= Exercise objective =
Write a continuation of the article on BigchainDB that follows its final sentence.
*** Document segment ***
BigchainDB looks like a decentralised scalable database capable of one million writes per second.

“BigchainDB fills a gap in the decentralization ecosystem: a decentralized database, at scale. It points to performance of 1 million writes per second throughput, storing petabytes of data, and sub-second latency,” says the official website. Let’s clear up!

BigchainDB took a big data distributed database and gave it such blockchain characteristics as decentralized control, immutability, creation and movement of digital assets. Efforts resulted in a decentralised database capable of one million writes per second and petabytes of capacity.

According to the BigchainDB white paper “its permissioning system enables configurations ranging from private enterprise blockchain databases to open, public blockchain databases. BigchainDB is complementary to decentralised processing platforms like Ethereum, and decentralised file systems like InterPlanetary File System (IPFS)”.

The paper mentions technology perspectives that have contributed to the BigchainDB design: traditional blockchains, distributed databases, and a case study of the domain name system (DNS). Adding blockchainlike characteristics to the distributed database became possible due to the concept of blockchain pipelining being a key to scalability.

BigchainDB was launched on the basis of digital art ownership platform Ascribe, where co-founders Bruce Pon, Trent McConaghy and Masha McConaghy began to encounter scalability problems. McConaghy comes from a machine learning background. Besides, the team used the experience of big data databases and protocol engineering to create BigchainDB.

The team started with one distributed database called RethinkDB, one of the most popular databases that nobody has heard of, but extremely powerful. BigchainDB’s creators predict multiple blockchain databases to appear in the next five years. After the release of the white paper BigchainDB has already got hundreds of enquiries.
*** End of Document segment ***
*** Supplied information ***
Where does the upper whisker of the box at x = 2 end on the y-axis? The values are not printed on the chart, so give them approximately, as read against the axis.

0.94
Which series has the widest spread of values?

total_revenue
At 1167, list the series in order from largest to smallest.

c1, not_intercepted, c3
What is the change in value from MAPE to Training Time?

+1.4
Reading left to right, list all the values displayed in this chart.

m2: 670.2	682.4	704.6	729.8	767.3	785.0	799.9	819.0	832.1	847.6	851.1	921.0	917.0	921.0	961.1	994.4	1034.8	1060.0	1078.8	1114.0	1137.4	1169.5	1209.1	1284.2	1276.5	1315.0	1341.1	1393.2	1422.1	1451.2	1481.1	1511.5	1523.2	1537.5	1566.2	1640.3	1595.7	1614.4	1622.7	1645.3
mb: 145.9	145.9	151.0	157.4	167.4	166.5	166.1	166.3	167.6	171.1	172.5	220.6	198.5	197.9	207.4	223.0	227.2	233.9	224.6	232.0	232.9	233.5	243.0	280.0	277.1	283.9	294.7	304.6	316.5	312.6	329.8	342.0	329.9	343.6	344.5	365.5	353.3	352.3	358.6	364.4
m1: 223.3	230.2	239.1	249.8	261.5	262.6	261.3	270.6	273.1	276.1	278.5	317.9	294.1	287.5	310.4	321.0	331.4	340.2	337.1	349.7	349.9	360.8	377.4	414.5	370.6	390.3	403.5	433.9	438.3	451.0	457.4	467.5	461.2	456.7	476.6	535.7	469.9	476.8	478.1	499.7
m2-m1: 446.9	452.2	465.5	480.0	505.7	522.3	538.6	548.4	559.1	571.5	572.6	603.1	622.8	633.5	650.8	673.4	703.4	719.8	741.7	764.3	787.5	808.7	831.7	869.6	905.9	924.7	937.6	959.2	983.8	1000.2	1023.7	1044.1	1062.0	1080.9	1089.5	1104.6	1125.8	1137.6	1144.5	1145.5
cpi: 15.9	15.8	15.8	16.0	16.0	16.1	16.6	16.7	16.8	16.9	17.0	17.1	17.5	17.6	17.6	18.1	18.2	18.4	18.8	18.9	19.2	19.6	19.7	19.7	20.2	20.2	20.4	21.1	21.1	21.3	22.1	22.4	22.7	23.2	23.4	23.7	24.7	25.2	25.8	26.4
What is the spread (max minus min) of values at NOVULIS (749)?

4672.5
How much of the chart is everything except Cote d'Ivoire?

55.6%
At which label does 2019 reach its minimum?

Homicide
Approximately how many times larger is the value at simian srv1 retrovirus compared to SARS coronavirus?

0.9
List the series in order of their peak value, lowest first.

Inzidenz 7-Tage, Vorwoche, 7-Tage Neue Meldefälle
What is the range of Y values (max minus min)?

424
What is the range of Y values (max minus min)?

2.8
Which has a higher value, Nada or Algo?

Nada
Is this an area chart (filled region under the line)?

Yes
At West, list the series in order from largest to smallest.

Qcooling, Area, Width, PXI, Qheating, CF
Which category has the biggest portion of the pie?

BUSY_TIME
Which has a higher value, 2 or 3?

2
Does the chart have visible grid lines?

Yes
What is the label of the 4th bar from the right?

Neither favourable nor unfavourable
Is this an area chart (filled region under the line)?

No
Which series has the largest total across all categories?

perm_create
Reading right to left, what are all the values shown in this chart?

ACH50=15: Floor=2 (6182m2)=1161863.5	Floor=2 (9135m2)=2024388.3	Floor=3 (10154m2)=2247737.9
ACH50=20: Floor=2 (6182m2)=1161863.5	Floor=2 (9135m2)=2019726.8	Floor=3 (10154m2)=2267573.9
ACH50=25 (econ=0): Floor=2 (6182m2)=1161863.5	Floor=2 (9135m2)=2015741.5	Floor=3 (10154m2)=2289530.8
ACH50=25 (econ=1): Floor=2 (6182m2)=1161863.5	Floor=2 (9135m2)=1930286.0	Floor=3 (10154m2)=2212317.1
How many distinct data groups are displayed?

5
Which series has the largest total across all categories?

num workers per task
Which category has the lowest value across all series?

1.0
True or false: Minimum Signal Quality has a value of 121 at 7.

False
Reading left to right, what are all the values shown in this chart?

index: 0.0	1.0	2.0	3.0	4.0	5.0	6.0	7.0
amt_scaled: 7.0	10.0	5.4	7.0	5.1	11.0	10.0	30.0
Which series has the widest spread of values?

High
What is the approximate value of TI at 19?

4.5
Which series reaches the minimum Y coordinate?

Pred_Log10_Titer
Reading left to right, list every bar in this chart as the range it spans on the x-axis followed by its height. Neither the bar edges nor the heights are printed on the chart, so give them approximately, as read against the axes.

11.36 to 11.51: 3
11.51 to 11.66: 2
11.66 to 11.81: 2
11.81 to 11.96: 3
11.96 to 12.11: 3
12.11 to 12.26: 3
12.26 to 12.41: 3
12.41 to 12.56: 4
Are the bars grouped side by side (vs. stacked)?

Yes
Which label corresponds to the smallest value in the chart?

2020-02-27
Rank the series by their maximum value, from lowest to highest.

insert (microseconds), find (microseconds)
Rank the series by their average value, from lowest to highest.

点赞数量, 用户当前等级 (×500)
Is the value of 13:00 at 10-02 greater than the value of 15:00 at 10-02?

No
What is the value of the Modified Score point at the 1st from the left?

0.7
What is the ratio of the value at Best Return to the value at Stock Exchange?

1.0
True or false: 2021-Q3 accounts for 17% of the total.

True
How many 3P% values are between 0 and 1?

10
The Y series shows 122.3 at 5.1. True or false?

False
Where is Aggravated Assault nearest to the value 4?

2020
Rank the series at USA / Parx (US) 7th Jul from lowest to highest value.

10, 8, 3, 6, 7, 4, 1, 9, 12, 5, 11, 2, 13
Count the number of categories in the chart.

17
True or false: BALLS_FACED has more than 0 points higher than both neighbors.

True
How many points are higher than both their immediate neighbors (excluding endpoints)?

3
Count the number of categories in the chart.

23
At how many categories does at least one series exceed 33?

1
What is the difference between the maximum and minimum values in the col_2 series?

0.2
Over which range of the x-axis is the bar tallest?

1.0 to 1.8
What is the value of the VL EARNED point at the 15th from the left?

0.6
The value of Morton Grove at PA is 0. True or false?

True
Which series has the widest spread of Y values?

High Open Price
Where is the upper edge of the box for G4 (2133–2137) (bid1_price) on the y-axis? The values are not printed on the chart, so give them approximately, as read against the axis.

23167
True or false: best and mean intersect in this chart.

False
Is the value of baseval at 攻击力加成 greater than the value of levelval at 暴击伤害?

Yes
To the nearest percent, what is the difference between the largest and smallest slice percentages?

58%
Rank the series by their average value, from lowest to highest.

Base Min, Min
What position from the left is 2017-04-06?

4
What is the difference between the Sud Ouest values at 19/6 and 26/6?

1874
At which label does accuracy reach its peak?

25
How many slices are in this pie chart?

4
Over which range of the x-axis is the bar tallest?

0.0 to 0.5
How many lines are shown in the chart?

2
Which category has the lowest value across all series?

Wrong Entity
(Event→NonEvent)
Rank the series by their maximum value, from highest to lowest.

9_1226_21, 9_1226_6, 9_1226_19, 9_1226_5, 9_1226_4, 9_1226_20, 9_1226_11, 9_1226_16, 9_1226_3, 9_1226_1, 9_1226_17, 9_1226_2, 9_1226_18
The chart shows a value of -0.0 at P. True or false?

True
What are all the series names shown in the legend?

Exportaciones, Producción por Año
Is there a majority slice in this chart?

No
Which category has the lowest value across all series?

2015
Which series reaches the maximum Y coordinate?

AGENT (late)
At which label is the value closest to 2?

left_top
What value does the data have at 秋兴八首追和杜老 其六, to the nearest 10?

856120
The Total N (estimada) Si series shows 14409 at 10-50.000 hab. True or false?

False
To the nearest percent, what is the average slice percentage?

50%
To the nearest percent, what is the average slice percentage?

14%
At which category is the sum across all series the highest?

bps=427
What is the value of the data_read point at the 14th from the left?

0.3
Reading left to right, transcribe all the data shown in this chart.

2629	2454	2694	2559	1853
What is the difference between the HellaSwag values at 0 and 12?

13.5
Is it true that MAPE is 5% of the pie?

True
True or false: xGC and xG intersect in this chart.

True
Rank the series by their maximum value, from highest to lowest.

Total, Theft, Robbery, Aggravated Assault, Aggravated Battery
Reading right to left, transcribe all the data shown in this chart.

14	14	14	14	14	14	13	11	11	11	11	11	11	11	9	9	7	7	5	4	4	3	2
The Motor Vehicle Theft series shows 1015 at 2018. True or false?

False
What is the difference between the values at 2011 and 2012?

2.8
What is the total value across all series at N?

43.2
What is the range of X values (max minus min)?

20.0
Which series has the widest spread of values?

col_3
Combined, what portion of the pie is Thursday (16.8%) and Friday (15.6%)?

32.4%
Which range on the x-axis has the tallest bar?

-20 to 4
*** End of Supplied information ***
= Answer to the problem =
“BigchainDB obviates the need to have a data stored within the Ethereum because it’s inherently inefficient and requires additional code to make the data queryable. The ideal stack is to have an Ethereum smart contract layer running in their Virtual machine, with BigchainDB as their blockchain database that can house tokens for ether, tickets, serials of physical goods or casino chips. Whatever you want to track in your system in a decentralised way.”

Bruce Pon, co-founder of BigchainDB, told IBTimes: “On top of that we built a federation where each node votes on every transaction, which is a layer on top of a distributed database, so that every transaction has to have a certain quorum of votes for a transaction to pass. Such a federated model could generally have a minimum of between five up to 60 or so validating nodes,” he said.

“The second innovation is what we call pipelining where we laid out all the transactions in a row and then we validate them after. So you could write as many transactions as you want and then very miliseconds afterwards it gets validated. That allows you to write as fast as you can and validate afterwards.”